After centuries of using traditional salt, we understand its value, but also its shortcomings.
Today, we have a remarkable new product, Smart Salt, which will reshape the way we use salt. Smart Salt reduces the excessive amount of sodium contained in old-fashioned table salt by up to 60% and adds two essential minerals: potassium and magnesium. It tastes like salt, cooks like salt, and preserves like salt. It can be used in processed foods and home-cooked meals alike.
History of Salt
Early farming causes people to eat mainly grains like rice, wheat, barley, and millet, and very little meat. Salt is rare and very important. Farm animals, such as cows and sheep, need salt too. Lacking refrigeration, farmers, fishermen, and hunters discover salt as a preservative to make bacon, ham, and salted fish.
Chinese harvesting of salt from the surface of Xiechi Lake is an example of one of the oldest systematic saltworks ever found. Salt is mined by slaves and even entire villages. Assyrians initiate the practice of salting the earth as a military tactic to destroy enemy farmlands.
Egyptians begin exporting salt fish to the Phoenicians in return for expensive luxuries. The Phoenicians trade Egyptian salt fish and salt from North Africa throughout their Mediterranean empire. Pure salt is included among funereal offerings in ancient Egyptian tombs which included salted birds and fish. Saharan salt routes are heavily protected to keep the trade flourishing. Salt came from Libya, Tunisia, and Nubia. Evaporated seawater from the Mediterranean Sea becomes a source of salt.

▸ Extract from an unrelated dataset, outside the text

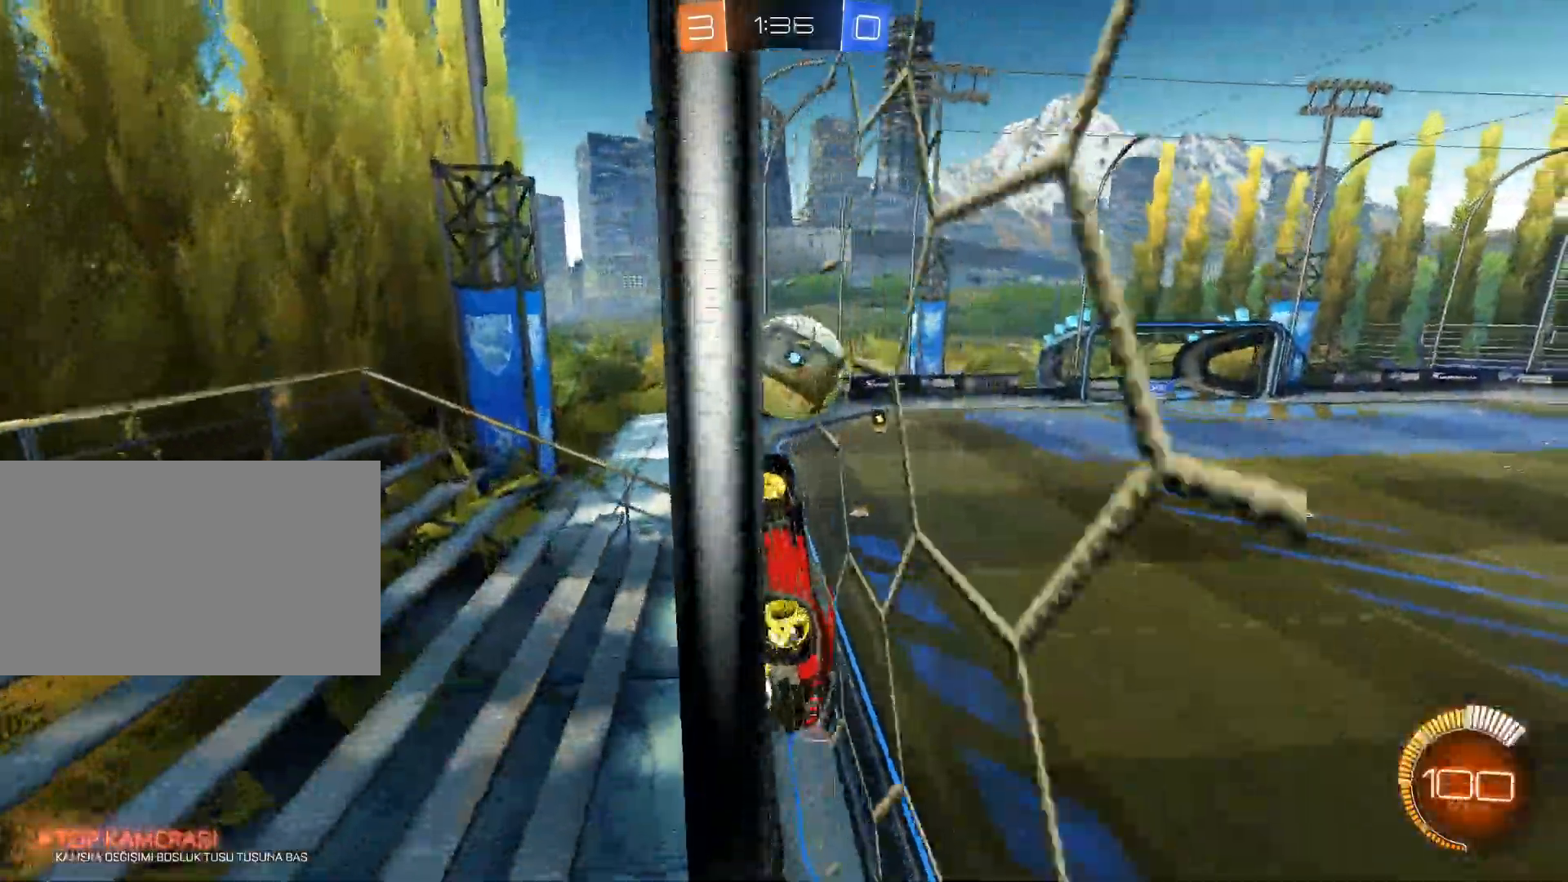
{"keys": ["d", "q", "s"], "mouse": ["right"], "events": [[183, "w", "up"], [283, "mouse_right", "down"], [417, "d", "down"], [417, "q", "down"], [417, "s", "down"]]}
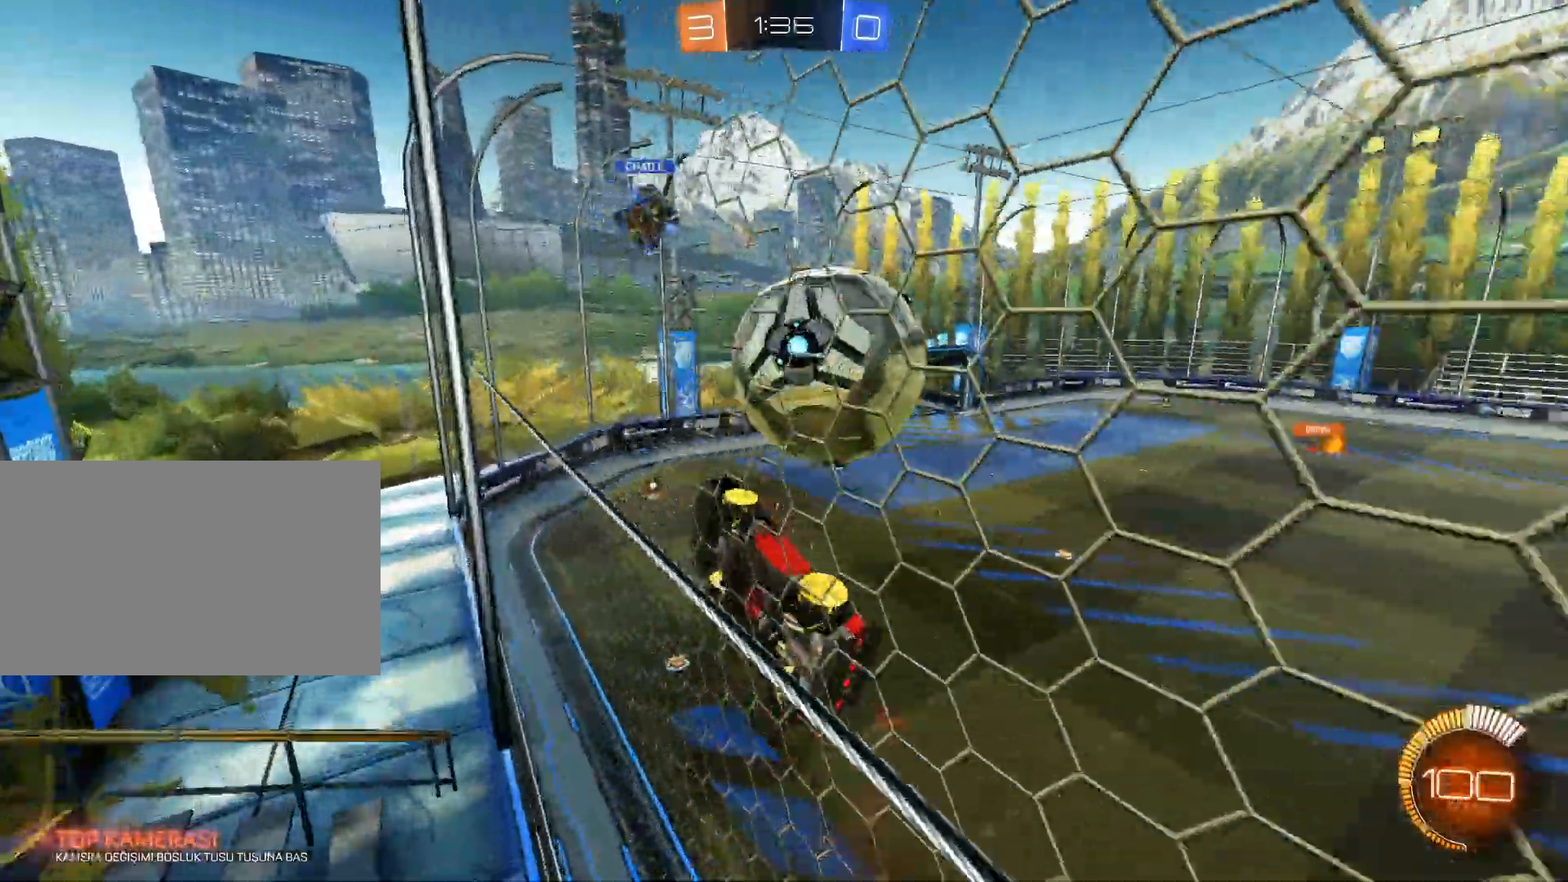
{"keys": ["d", "q", "s"], "mouse": ["left"], "events": [[17, "mouse_right", "up"], [50, "mouse_left", "down"], [134, "s", "up"], [251, "s", "down"]]}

The early European Celts of Hallstatt (meaning "salt town") begin mining salt. The Germanic root word "salz" means "salt," hence the names for key towns of Salzburg, Hallstatt, and Hallein, which lie on the Salzach river in central Austria. Hallstatt literally means "salt town" and Hallein "saltwork". Salzach stands for "salt water" and Salzburg "salt city."
China produces salt by filling clay jars with ocean salt water and boiling away the water until only the salt remains.
The Hallstatt Celts, who originally mined for salt, begin open pan salt making. During the first millennium BC, Celtic communities grow rich trading salt and salted meat to Ancient Greece and Ancient Rome in exchange for wine and other luxuries. The Italian Etruscans, the early Romans, and the Carthaginians in North Africa, also discover evaporation to produce salt.
Salt production is extremely important to the Romans. The Via Salaria (originally a Sabine trail), leading from Rome to the Adriatic Sea is built in part to facilitate salt transportation. The Roman Republic and Empire carefully control the price of salt, increasing it to raise money for wars. The word salad literally means "salted," and comes from the ancient Roman practice of salting leaf vegetables. Caravans with as many as forty-thousand camels travel four hundred miles of the Sahara bearing salt and slaves to inland markets.
The Japanese develop a two-step technology for concentration and crystallization of salt. Seaweed, soaked in seawater, is gathered and allowed to dry. The salt that precipitates on the seaweed is rinsed off into more seawater, producing a concentrated brine. This brine is then heated in clay pots until the salt turns to crystals.
City states and principalities along the salt roads exact heavy taxes on salt passing through their territories. This practice even causes the formation of cities, such as Munich in 1158, when the Duke of Bavaria (Henry the Lion) decides that the bishops of Freising no longer need their salt revenue and takes it from them.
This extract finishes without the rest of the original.